* the original version of Norvig's spelling corrector is written in Python, is 21 lines, and can be found at http://norvig.com/spell-correct.html, w/ lots of explanations and test materials.
Will look at it in details this evening, but for now:
* not sure if this changes anything, but in Norvig's edits1() version:
>>> edits1("python")
# the var `s' is [('', 'python'), ('p', 'ython'), ('py', 'thon'),
('pyt', 'hon'), ('pyth', 'on'), ('pytho', 'n'), ('python', '')]
But in your Arc version, the result of (map [split ... (- (len word) 1)) omits the last ("python" "")
arc> (def e (word)
(map [split word _] (range 0 (- (len word) 1))))
#<procedure: e>
arc> (e "python")
(("" "python") ("p" "ython") ("py" "thon") ("pyt" "hon") ("pyth" "on")
("pytho" "n"))
arc> (def e (word) ; "Fixed", making it even shorter :-)
(map [split word _] (range 0 (len word))))
*** redefining e
#<procedure: e>
arc> (e "python")
(("" "python") ("p" "ython") ("py" "thon") ("pyt" "hon") ("pyth" "on")
("pytho" "n") ("python" ""))
Makes me think, (- (len xs) 1) is a common idiom in languages w/ zero-based indexing.
Makes me think, maybe 'range should behave like in Python, i.e: if there is only one arg, the `start' is implicitely 0.
---
EDIT: oh my god, there are links to the impls of this spelling corrector in other languages on Norvig's page, and the Perl one is 63 lines (!) and is written in Perl6. I suppose I'd not be able to sleep well before trying to make something shorter (and in Perl5). A Perl program 3 times longer than its Python equivalent, never seen that before!
EDIT2: heck, thinking of it, the list-comprehension and special indexes of Python (word[:i]/word[i:]) may actually not be easy/short to do in Perl...
But. Both this version & pg's one are actually buggy.
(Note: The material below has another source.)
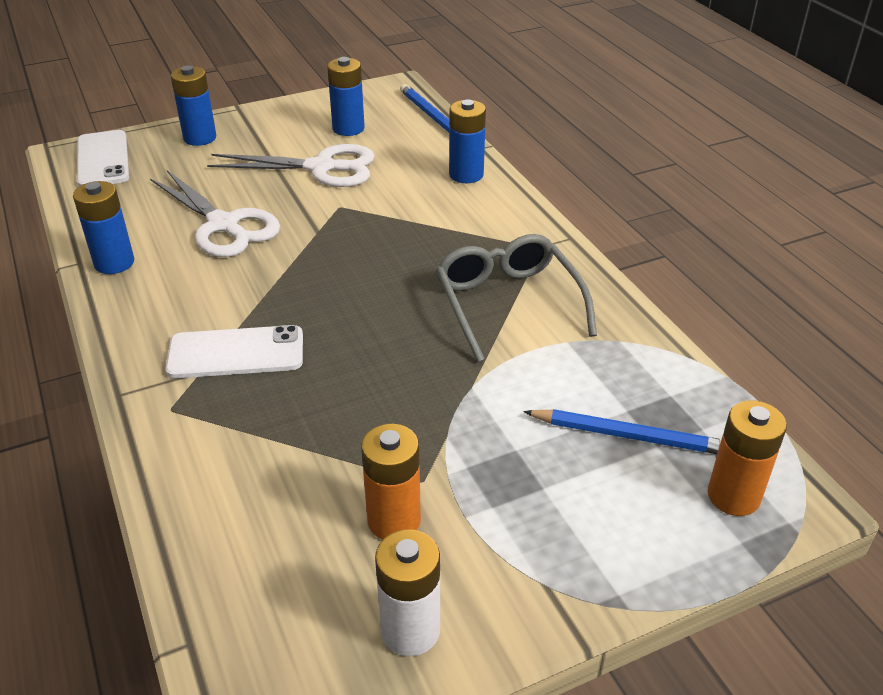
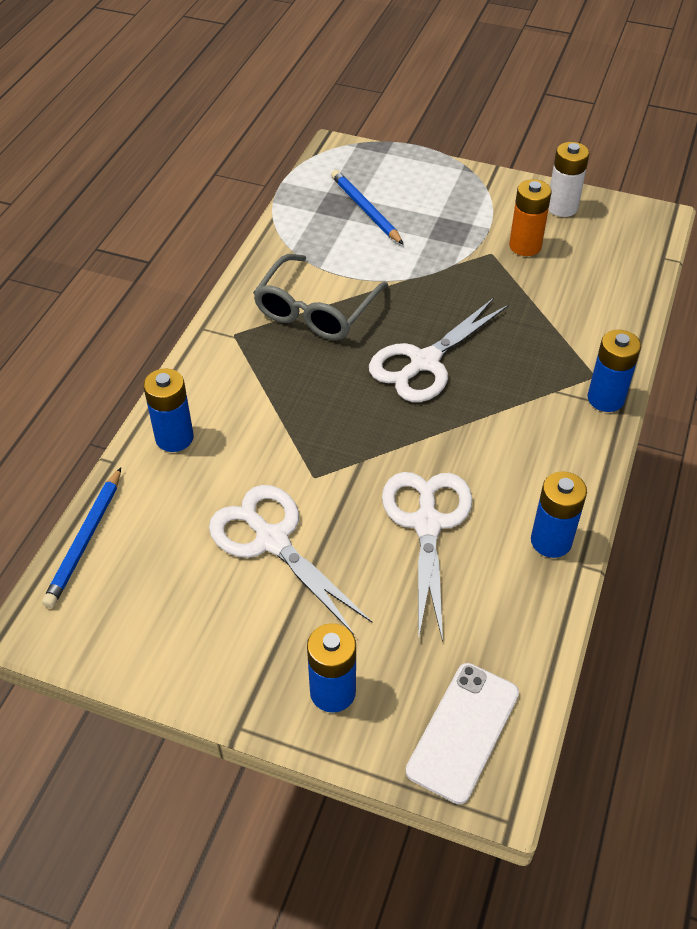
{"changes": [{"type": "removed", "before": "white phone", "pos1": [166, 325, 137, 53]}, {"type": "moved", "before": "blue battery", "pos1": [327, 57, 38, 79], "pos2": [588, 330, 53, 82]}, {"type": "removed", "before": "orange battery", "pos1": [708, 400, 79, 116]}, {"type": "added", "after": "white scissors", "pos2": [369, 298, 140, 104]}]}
Obvious example:
arc> (correct "yellow")
"fellow"
Canonical version gives the expected answer, "yellow". So I'd say, no, these are not correct implementations (the Perl version seems to always give the same results than the Arc one).
A thing I have remarked is that the list returned by 'edits{1|2} contains the original value (i.e: (find "python" (edits1 "python")) is t), where this is not the behaviour of Norvig's version. (That's also why the loop in my correct() isn't (for ($win, &edits1($win), &edits2($win)), in contrary to the Arc one).
And this may be incorrect. Or maybe, if $win/word is in nwords, 'correct should stop (immediately). This would - at least - correct the "yellow" -> "fellow" problem.
This is, however, not the only issue. Norvig's version and these versions, given the same "big.txt", don't give the same correction for other words (try "speling", "godd"). And I strongly suppose that Norvig's version is the most correct.
(def known (words) (dedup:keep [nwords _] words)) ; lines count is now 12
(def correct2 (word (o f [nwords _]))
(most f
(or (known:list word) (known:edits1 word) (known:edits2 word) (list word))))
Or:
(def correct3 (word (o f [nwords _])) ; don't need 'known, but require aspirin
(most f (or ((apply orf (map [fn (w) (dedup:keep [nwords _] (_ w))]
(list list edits1 edits2)))
word) (list word))))
arc> (correct{2/3} "yellow")
yellow
arc> (correct{2/3} "godd")
good
arc> (correct{2/3} "speling")
spelling
arc> (correct{2/3} "unnkknnoown")
unnkknnoown
Not exactly the same results than Norvig's version (>>> correct("speling") -> "sling" / "godd" -> "god") but I tested the Ruby version linked on his site, and it yields the same results. Note that the result for "speling" is not really good in canonical version. Maybe it's because the order on Python sets is different from the one in Ruby/Arc lists. I should port the test program of Norvig to stop worrying, but it's OK for now. For now, let's say this version is better than the Norvig's one (!!!)